Suatu
pagi, saat Koka pergi berburu dengan anjing-anjing pemburunya, dia melihat
seorang bhikkhu memasuki kota untuk berpindapatta. Pemburu mengira bahwa hal
itu merupakan pertanda buruk dan menggerutu pada dirinya sendiri: “Sejak saya
melihat pemandangan ini, saya mengira saya tidak akan mendapatkan hasil buruan
apapun hari ini”, dan dia melanjutkan perjalanannya. Seperti dugaannya, dia
tidak memperoleh apapun.
Pada
perjalanan pulang, dia melihat kembali bhikkhu yang sama sedang berjalan pulang
ke vihara setelah menerima dana makanan di kota. Pemburu itu menjadi sangat
marah. Ia melepaskan anjing-anjing pemburunya ke arah bhikkhu tersebut. Dengan
cepat bhikkhu itu memanjat pohon yang tidak dapat dijangkau oleh anjing
pemburu. Kemudian si pemburu pergi ke bawah pohon dan menusuk tumit kaki
bhikkhu tersebut dengan ujung anak panahnya.
Bhikkhu
itu sangat kesakitan dan tidak mampu lagi memegang jubahnya. Jubahnya terlepas
dan jatuh menutupi si pemburu yang berada di bawah pohon.
Anjing-anjing
melihat jubah kuning terjatuh mengira bahwa bhikkhu tersebut telah jatuh dari
pohon. Segera anjing-anjing tersebut menyambar jubah kuning dan tubuh yang
terbalut di dalamnya, menggigit dan mengguling-gulingkannya dengan penuh
kemarahan.
Bhikkhu
itu, dari persembunyiannya di atas pohon mematahkan sebuah ranting pohon yang
kering untuk menghalau anjing-anjing itu. Akhirnya anjing-anjing itu mengetahui
bahwa mereka telah menyerang tuan mereka sendiri, bukan bhikkhu, dan mereka
berlarian ke dalam hutan.
Bhikkhu
tersebut turun dari atas pohon, dan menemukan si pemburu telah meninggal dunia.

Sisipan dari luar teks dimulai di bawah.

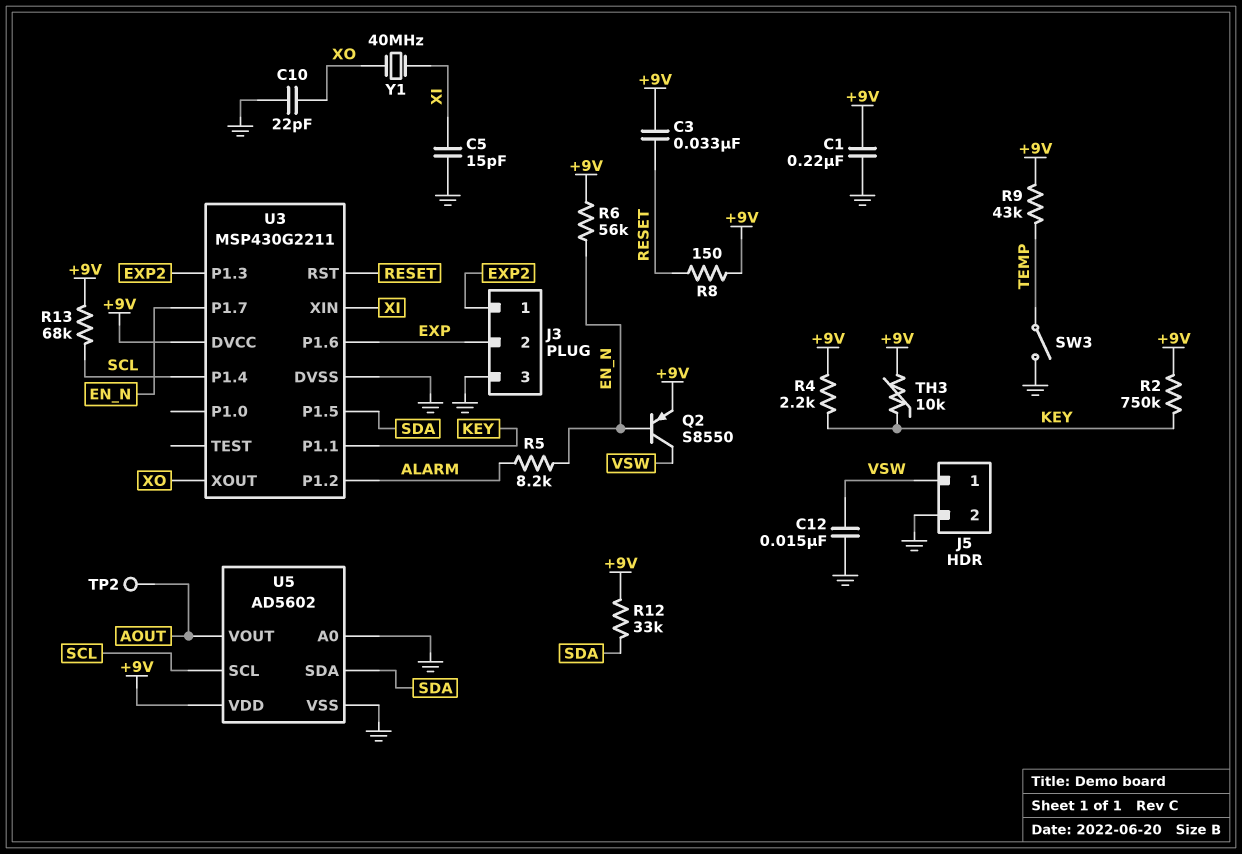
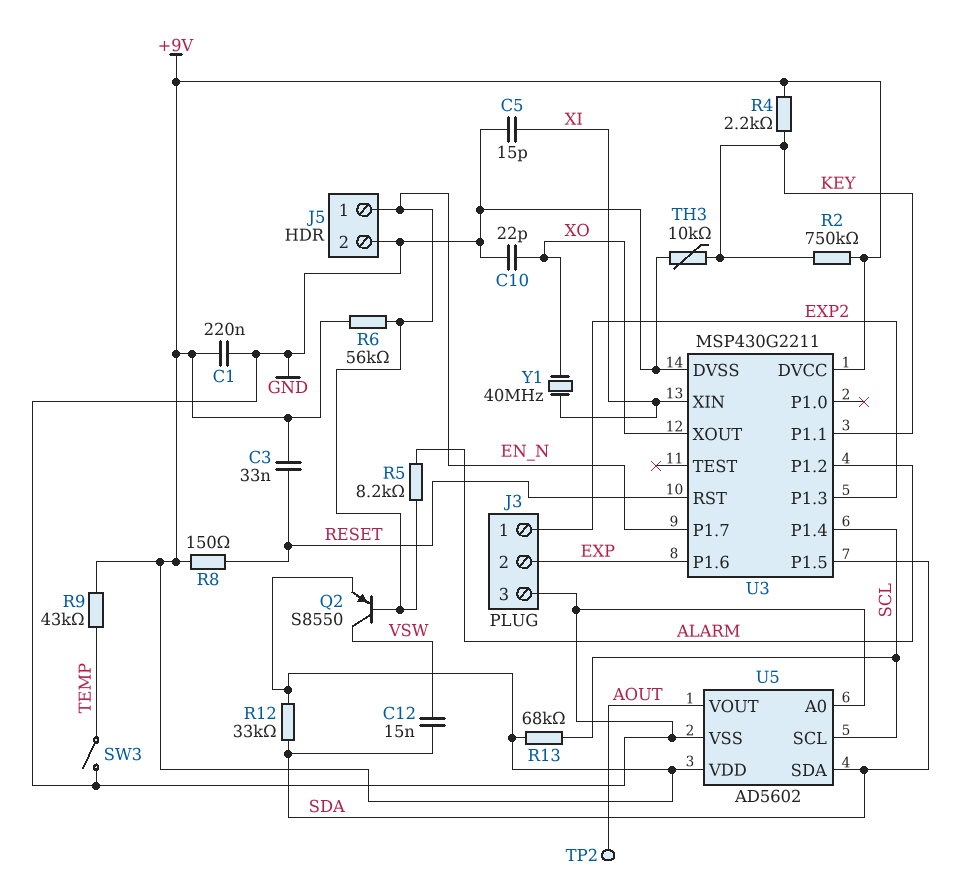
C12: 15nF (GND, VSW) -> 15nF (SDA, VSW)
J5 pin 1: VSW -> EN_N
TH3: 10k (+9V, KEY) -> 10k (GND, KEY)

Ia merasa menyesal atasnya. Bhikkhu itu juga bertanya dalam hatinya apakah
dirinya bertanggung jawab atas kematian si pemburu karena tertutup oleh jubah
kuningnya?
Kemudian
bhikkhu itu menghadap Sang Buddha untuk menjernihkan keragu-raguannya. Sang
Buddha berkata: “Anak-Ku, pastikan dan janganlah ragu-ragu bahwa kamu tidak
bertanggung jawab atas kematian pemburu. Pelaksanaan moral (sila) kamu juga
tidak tercemari oleh kematian itu. Lagipula, pemburu itu mempunyai perbuatan
keliru terhadap orang yang tidak berbuat salah, sehingga ia memperoleh keadaan
akhir yang menyedihkan.”
Kemudian
Sang Buddha membabarkan syair 125 berikut:
Barangsiapa berbuat jahat terhadap orang baik,
orang suci, dan orang yang tidak bersalah,
maka kejahatan akan berbalik menimpa orang bodoh itu,
bagaikan debu yang dilempar melawan angin.
Bhikkhu
tersebut mencapai tingkat kesucian arahat setelah khotbah Dhamma itu berakhir.